La estructura narrativa se aleja del documental informativo y se aproxima a la forma de una elegía audiovisual. Cada bloque temático se une mediante una lógica sensorial que prioriza la percepción sobre el relato tradicional. Esa estrategia puede parecer arriesgada para un espectador que busque una exposición lineal, pero resulta coherente con la intención de explorar el vínculo entre sonido y trascendencia. Frías asume el riesgo de eliminar entrevistas o testimonios explicativos y confía en la imagen como lenguaje autosuficiente. En lugar de presentar un retrato biográfico del grupo, la película configura una especie de espejo colectivo donde los fanáticos, los músicos y el propio entorno urbano se reflejan mutuamente. La presencia del narrador Daniel Giménez Cacho aporta una capa literaria que amplía el alcance simbólico del conjunto, dotando de cadencia verbal a la sucesión de imágenes.
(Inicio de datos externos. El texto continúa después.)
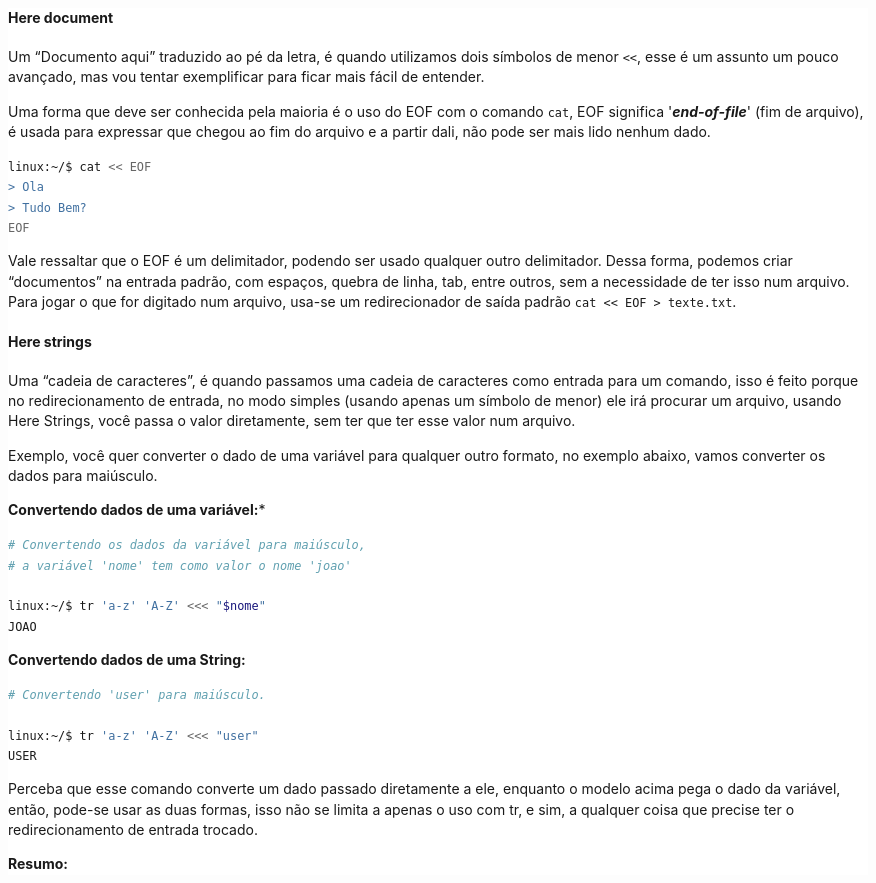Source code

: #### Here document


Um  “Documento aqui” traduzido ao pé da letra, é quando utilizamos dois símbolos de menor `<<`, esse é um assunto um pouco avançado, mas  vou tentar exemplificar para ficar mais fácil de entender. 

Uma forma que deve ser conhecida pela maioria é o uso do EOF com o comando `cat`, EOF significa '***end-of-file***' (fim de arquivo), é usada para expressar que chegou ao fim do arquivo e a partir dali, não pode ser mais lido nenhum dado.

```bash
linux:~/$ cat << EOF
> Ola
> Tudo Bem?
EOF
```

Vale ressaltar que o EOF é  um delimitador, podendo ser usado qualquer outro delimitador. Dessa  forma, podemos criar “documentos” na entrada padrão, com espaços, quebra  de linha, tab, entre outros, sem a necessidade de ter isso num arquivo.  Para jogar o que for digitado num arquivo, usa-se um redirecionador de  saída padrão `cat << EOF > texte.txt`.



#### Here strings

Uma  “cadeia de caracteres”, é quando passamos uma cadeia de caracteres como  entrada para um comando, isso é feito porque no redirecionamento de  entrada, no modo simples (usando apenas um símbolo de menor) ele irá  procurar um arquivo, usando Here Strings, você passa o valor diretamente, sem ter que ter esse valor num arquivo. 

Exemplo,  você quer converter o dado de uma variável para qualquer outro formato,  no exemplo abaixo, vamos converter os dados para maiúsculo.

**Convertendo  dados de uma variável:***

```bash
# Convertendo os dados da variável para maiúsculo, 
# a variável 'nome' tem como valor o nome 'joao'

linux:~/$ tr 'a-z' 'A-Z' <<< "$nome"
JOAO
```



**Convertendo  dados de uma String:**

```bash
# Convertendo 'user' para maiúsculo.

linux:~/$ tr 'a-z' 'A-Z' <<< "user"
USER
```
Perceba  que esse comando converte um dado passado diretamente a ele, enquanto o  modelo acima pega o dado da variável, então, pode-se usar as duas  formas, isso não se limita a apenas o uso com tr, e sim, a qualquer coisa que precise ter o redirecionamento de entrada trocado.

**Resumo:**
El ritmo de montaje sostiene una cadencia hipnótica que alterna explosión y recogimiento. La música adquiere un protagonismo absoluto, y cada tema funciona como un capítulo dentro de una sinfonía visual. El sonido del sintetizador, tan característico de la banda, se combina con la percusión de la multitud, formando una textura que el director utiliza como puente entre la tierra y lo intangible. Esa superposición entre lo musical y lo ritual configura una atmósfera que se mantiene constante hasta los créditos finales, sin caer en grandilocuencia ni sentimentalismo. Frías logra que cada secuencia se perciba como parte de un ciclo, donde el inicio y el final parecen confundirse. La sensación resultante es la de un tiempo suspendido, una pausa prolongada en la que la música sirve de consuelo colectivo ante la certeza del fin.

‘Depeche Mode: M’ se alza, por tanto, como una obra que transforma el registro habitual del documental musical en una experiencia de contemplación compartida. Sin recurrir a artificios narrativos, consigue traducir una vivencia sonora en un acto de comunión visual. La película permite observar cómo una banda con décadas de trayectoria mantiene intacta su capacidad para generar vínculo con sus seguidores, incluso en un contexto marcado por la ausencia. El resultado no busca exaltar ni conmover, sino ofrecer una mirada sostenida sobre la permanencia de aquello que la muerte no interrumpe. En su quietud y su equilibrio, el trabajo de Frías propone una forma de entender la música como territorio de encuentro entre memoria y presente, entre lo íntimo y lo colectivo.